MEU SONHO
“EU”
Cavaleiro das armas escuras,
Aonde vais pelas trevas impuras
Com a espada sangüenta na mão?
Porque brilham teus olhos ardentes
E gemidos nos lábios frementes
Vertem fogo do teu coração?
Cavaleiro, quem és? O remorso?
Do corcel te debruças no dorso...
E galopas do vale através...
Oh! da estrada as poeiras
Não escutas gritar as caveiras
E morder-te o fantasma nos pés?
Aonde vais pelas trevas impuras,
Cavaleiro das armas escuras
Macilento qual morto na tumba?...
Tu escutas... Na longa montanha
Um tropel teu galope acompanha?
E um clamor de vingança retumba?
Cavaleiro quem és? – que mistério,
Quem te força da morte no império
Pela noite assombrada a vagar?
“O FANTASMA”
Sou o sonho de tua esperança,
Tua febre que nunca descansa,
O delírio que te há de matar!...
Álvares de Azevedo.
Manuel Antônio Álvares de Azevedo, poeta, contista e ensaísta, nasceu em São Paulo em 12 de setembro de 1831. Patrono da Cadeira n. 2 da Academia Brasileira de Letras, por escolha de Coelho Neto. Era filho do então estudante de Direito Inácio Manuel Álvares de Azevedo e de Maria Luísa Mota Azevedo, ambos de famílias ilustres. Em 1833, em companhia dos pais, mudou-se para o Rio de Janeiro e, em 40, ingressou no colégio Stoll, onde consta ter sido excelente aluno. Em 44, retornou a São Paulo em companhia de seu tio. Regressa, novamente ao Rio de Janeiro no ano seguinte, entrando para o internato do Colégio Pedro II.

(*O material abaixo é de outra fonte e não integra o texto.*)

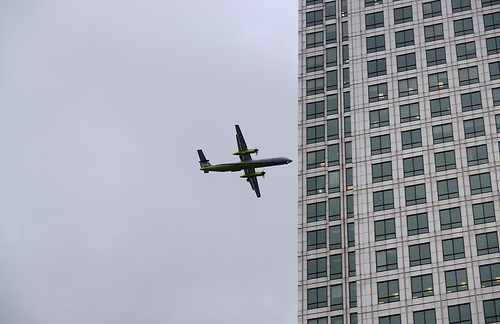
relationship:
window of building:
[305, 9, 323, 27] [295, 0, 499, 323]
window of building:
[307, 30, 327, 50] [295, 0, 499, 323]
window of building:
[305, 52, 325, 73] [295, 0, 499, 323]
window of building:
[305, 77, 326, 96] [295, 0, 499, 323]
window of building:
[307, 100, 325, 119] [295, 0, 499, 323]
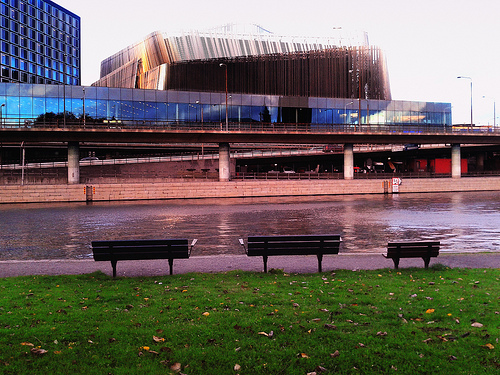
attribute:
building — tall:
[0, 0, 87, 87]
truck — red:
[405, 139, 464, 175]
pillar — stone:
[65, 147, 77, 185]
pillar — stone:
[217, 143, 229, 180]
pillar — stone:
[343, 142, 352, 177]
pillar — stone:
[450, 142, 459, 177]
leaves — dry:
[137, 304, 233, 359]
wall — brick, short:
[1, 177, 498, 204]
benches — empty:
[91, 233, 440, 275]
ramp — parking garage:
[3, 144, 435, 176]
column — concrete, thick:
[218, 143, 230, 180]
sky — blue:
[1, 0, 498, 135]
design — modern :
[105, 22, 421, 133]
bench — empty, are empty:
[91, 239, 189, 277]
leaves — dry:
[389, 299, 468, 370]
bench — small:
[379, 236, 444, 266]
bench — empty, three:
[242, 232, 340, 270]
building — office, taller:
[28, 11, 457, 210]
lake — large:
[3, 200, 498, 268]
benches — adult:
[88, 232, 458, 278]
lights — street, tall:
[446, 56, 485, 127]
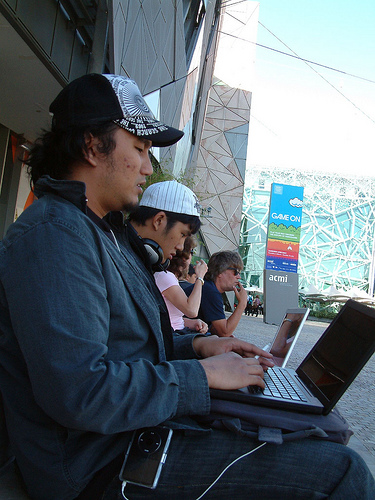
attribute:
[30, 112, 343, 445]
people — using, walking, playing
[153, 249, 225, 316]
man — holding, wearing, smoking, using, typing, touching, focused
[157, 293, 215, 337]
player — black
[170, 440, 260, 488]
cord — white, long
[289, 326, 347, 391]
laptop — black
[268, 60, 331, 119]
sky — white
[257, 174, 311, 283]
sign — large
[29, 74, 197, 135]
hat — black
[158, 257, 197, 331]
shirt — pink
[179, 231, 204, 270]
hair — long, brown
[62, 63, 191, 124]
cap — ball, black, white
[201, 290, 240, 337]
jacket — blue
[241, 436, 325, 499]
jean — blue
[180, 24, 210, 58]
building — glass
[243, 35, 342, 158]
day — sunny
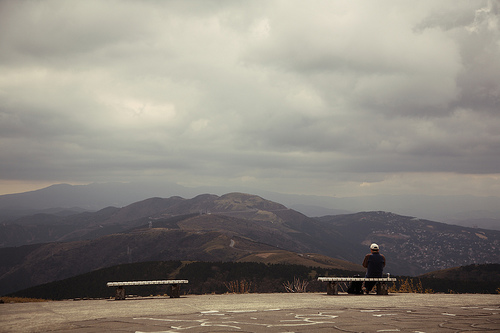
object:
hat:
[370, 242, 380, 249]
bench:
[105, 278, 190, 300]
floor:
[0, 291, 500, 333]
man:
[361, 241, 388, 294]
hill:
[0, 257, 500, 299]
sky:
[0, 0, 500, 232]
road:
[229, 239, 247, 252]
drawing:
[0, 302, 500, 332]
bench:
[316, 276, 398, 295]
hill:
[0, 191, 345, 244]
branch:
[280, 275, 311, 293]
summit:
[169, 195, 185, 199]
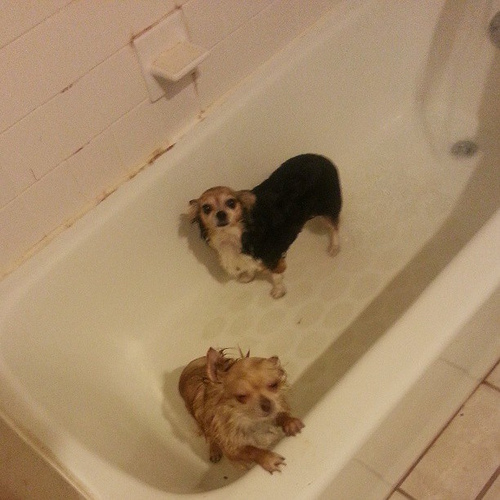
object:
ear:
[236, 189, 257, 210]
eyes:
[225, 198, 237, 210]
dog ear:
[205, 346, 229, 383]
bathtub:
[0, 0, 500, 500]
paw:
[282, 417, 306, 437]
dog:
[178, 345, 306, 476]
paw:
[269, 283, 287, 299]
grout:
[125, 141, 176, 181]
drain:
[451, 140, 478, 161]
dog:
[187, 153, 344, 300]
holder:
[132, 7, 211, 101]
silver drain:
[450, 139, 479, 159]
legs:
[270, 254, 288, 300]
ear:
[266, 355, 281, 368]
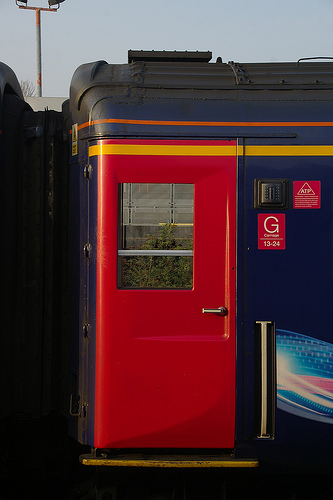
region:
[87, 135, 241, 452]
a red door on a train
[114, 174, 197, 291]
a window on a door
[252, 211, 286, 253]
a sign on a train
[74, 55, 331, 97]
the roof of a train car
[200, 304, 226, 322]
a metal door handle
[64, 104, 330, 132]
an orange stripe on a train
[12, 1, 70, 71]
flood lights on a pole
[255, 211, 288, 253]
a red sign with white letters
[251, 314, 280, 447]
a handle on a train car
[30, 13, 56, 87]
a white and orange pole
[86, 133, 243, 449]
Egress door on train car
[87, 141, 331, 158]
Painted yellow stripe on train car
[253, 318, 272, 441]
Metal hand support rail on train car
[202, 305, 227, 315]
Metal lever door handle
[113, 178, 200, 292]
Window on train car door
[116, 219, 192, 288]
Evergreen tree reflected in window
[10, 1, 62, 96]
Metal support pole for lights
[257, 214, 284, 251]
Train car identification label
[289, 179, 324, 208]
Train car information label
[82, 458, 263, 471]
Support step below train car door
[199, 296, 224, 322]
There is a door handle that is visible here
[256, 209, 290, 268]
There is a G letter that is visible here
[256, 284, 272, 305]
There is a blue color on the train here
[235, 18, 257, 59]
There is a light blue sky that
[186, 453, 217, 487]
There is a yellow platform here that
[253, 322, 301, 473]
There is a silver handle on the train now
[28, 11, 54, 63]
There is a rusty lamp post here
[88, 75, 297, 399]
This photo was taken in Philadelphia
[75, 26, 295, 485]
This photo was taken in Pennsylvania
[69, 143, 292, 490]
This photo won an award for being precise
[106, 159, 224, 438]
red door on train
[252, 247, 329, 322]
train is dark blue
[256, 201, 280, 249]
red and white sign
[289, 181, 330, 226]
red and white notice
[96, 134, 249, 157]
yellow stripe on door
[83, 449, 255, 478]
small platform in front of door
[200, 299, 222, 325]
silver handle on door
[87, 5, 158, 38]
sky is grey and hazy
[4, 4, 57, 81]
tall red light pole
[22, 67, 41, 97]
bare trees behind light pole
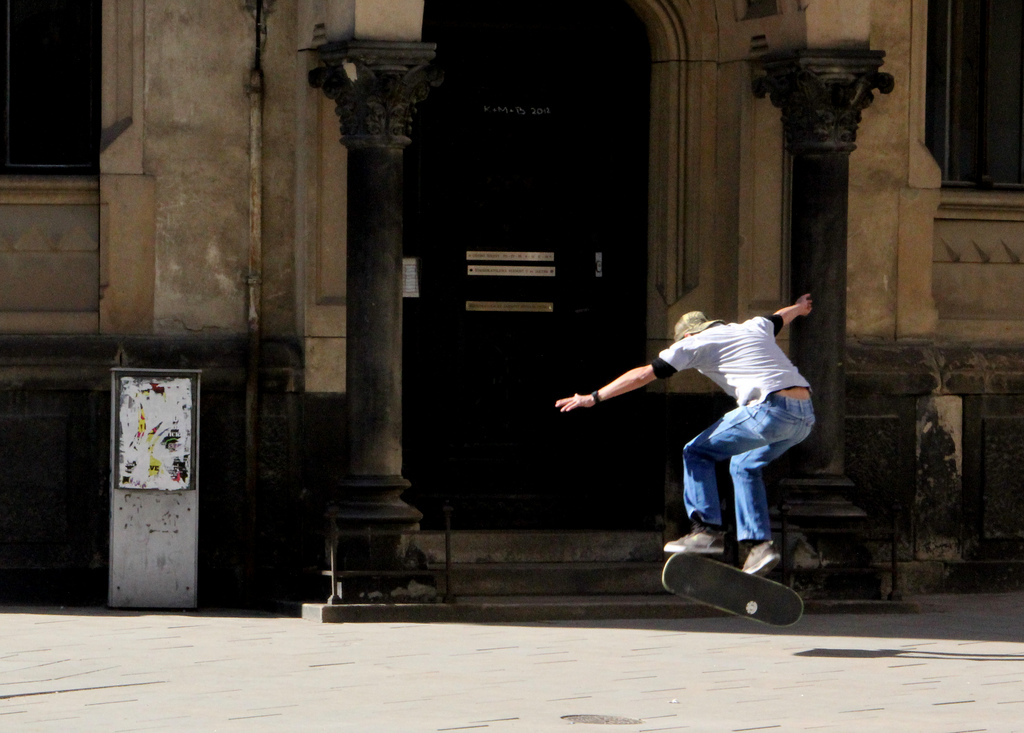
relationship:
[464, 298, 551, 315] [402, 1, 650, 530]
name plate on door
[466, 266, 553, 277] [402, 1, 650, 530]
name plate on door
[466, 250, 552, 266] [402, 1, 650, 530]
name plate on door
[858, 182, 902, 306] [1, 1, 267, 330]
stone in wall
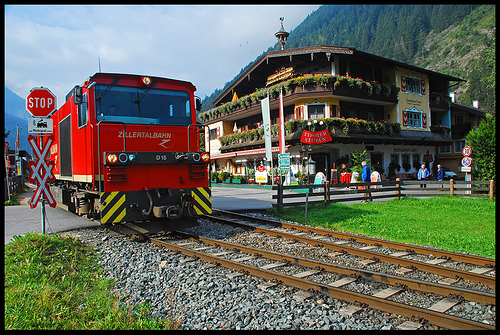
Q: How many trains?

Em 1848 matriculou-se na Faculdade de Direito de São Paulo, onde foi estudante aplicadíssimo e de cuja intensa vida literária participou ativamente, fundando, inclusive, a Revista Mensal da Sociedade Ensaio Filosófico Paulistano. Entre seus contemporâneos, encontravam-se José Bonifácio (o Moço), Aureliano Lessa e Bernardo Guimarães estes dois últimos suas maiores amizades em São Paulo, com os quais constituiu uma república de estudantes na Chácara dos Ingleses. O meio literário paulistano, impregnado de afetação byroniana, teria favorecido em Álvares de Azevedo componentes de melancolia, sobretudo a previsão da morte, que parece tê-lo acompanhado como demônio familiar. Imitador da escola de Byron, Musset e Heine, tinha sempre à sua cabeceira os poemas desse trio de românticos por excelência, e ainda de Shakespeare, Dante e Goethe. Proferiu as orações fúnebres por ocasião dos enterros de dois companheiros de escola, cujas mortes teriam enchido de presságios o seu espírito. Era de pouca vitalidade e de compleição delicada; o desconforto das “repúblicas” e o esforço intelectual minaram-lhe a saúde. Nas férias de 1851-52 manifestou-se a tuberculose pulmonar, agravada por tumor na fossa ilíaca, ocasionado por uma queda de cavalo, um mês antes. A dolorosa operação a que se submeteu não fez efeito. Faleceu às 17 horas do dia 25 de abril de 1852, domingo da Ressurreição. Como quem anunciasse a própria morte, no mês anterior escrevera a última poesia sob o título “Se eu morresse amanhã”, que foi lida, no dia do seu enterro, por Joaquim Manuel de Macedo.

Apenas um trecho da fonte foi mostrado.